Whitewashing History
Some recent writings and continued reports in the news have underscored and highlighted for me just how much we (i.e., all US citizens, including white people like me) have been fed a diet of whitewashed and sanitized history of the nation. One report that prompted me to gather some of my thoughts in writing is a recent (Feb. 4, 2022) opinion piece by Jamelle Bouie of the NY Times, “How W. E. B. Du Bois Would See Right Through the C. R. T. Backlash.” In this piece, Mr. Bouie quoted Du Bois from 1935 who wrote that history “paints perfect men and noble nations, but it does not tell the truth,” and that it is used as a tool “for inflating our national ego, and giving us a false but pleasurable sense of accomplishment.”
How can it not be more clear that so many white leaders have created a boogie man in Critical Race Theory (C.R.T.) and, along with it, a contrived threat. This is clearly another attempt – if not part of the ongoing effort – to make is seem that slavery wasn’t all that bad and that discussions of the history of racism in the U.S. should be avoided lest they make all of us well-meaning white folks feel guilty about some of our past. So many people seem to be basking in the ignorance of what C.R.T. really is and what slavery was all about.

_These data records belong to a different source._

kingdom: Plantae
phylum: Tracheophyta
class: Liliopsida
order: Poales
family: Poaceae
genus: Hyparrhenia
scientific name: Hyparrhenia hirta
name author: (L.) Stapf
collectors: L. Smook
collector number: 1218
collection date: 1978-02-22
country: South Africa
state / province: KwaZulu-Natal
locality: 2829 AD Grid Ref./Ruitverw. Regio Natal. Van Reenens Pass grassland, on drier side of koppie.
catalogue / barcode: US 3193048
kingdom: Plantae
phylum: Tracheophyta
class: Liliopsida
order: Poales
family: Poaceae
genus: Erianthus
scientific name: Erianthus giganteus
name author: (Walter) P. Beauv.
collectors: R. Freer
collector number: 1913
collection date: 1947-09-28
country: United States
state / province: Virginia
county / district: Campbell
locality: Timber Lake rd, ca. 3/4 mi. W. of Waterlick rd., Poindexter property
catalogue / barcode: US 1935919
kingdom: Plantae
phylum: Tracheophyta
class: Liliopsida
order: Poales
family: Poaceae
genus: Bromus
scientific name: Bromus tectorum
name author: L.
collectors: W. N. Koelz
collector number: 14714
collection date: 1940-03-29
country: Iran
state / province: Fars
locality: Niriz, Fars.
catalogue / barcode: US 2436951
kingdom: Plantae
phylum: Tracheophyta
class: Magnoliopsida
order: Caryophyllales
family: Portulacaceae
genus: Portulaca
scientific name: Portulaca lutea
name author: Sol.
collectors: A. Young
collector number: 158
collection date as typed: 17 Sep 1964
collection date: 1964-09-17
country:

It has certainly been rolling like an advancing tsunami in my consciousness just how strong this effort to whitewash American history over the years. For me, it definitely started with the writings and speeches of Martin Luther King, Jr., but I don’t recall much of my education paying attention to what he was teaching us about racial inequality and violence in our country. Even as a good bit of my academic writing has focused on injustices in education, I still had not appreciated just how racist so much of my country was. When I was engaged to a Black woman two and a half decades ago, the harsh racist words that came from some of my family members shocked me. In my time with her, I recognized the racist messages being sent to me when we were together in public.
I could go on. What good does it do to write how appalled I am at the level of vile that has showing up in the fealty to the former president and his racist animosity? We have a long way to go in the fight to raise the consciousness and consciences of the extreme, and not so extreme, political right who have abandoned the real Christian principles of love and care for others. What is to be my work at this point to help change attitudes and behaviors?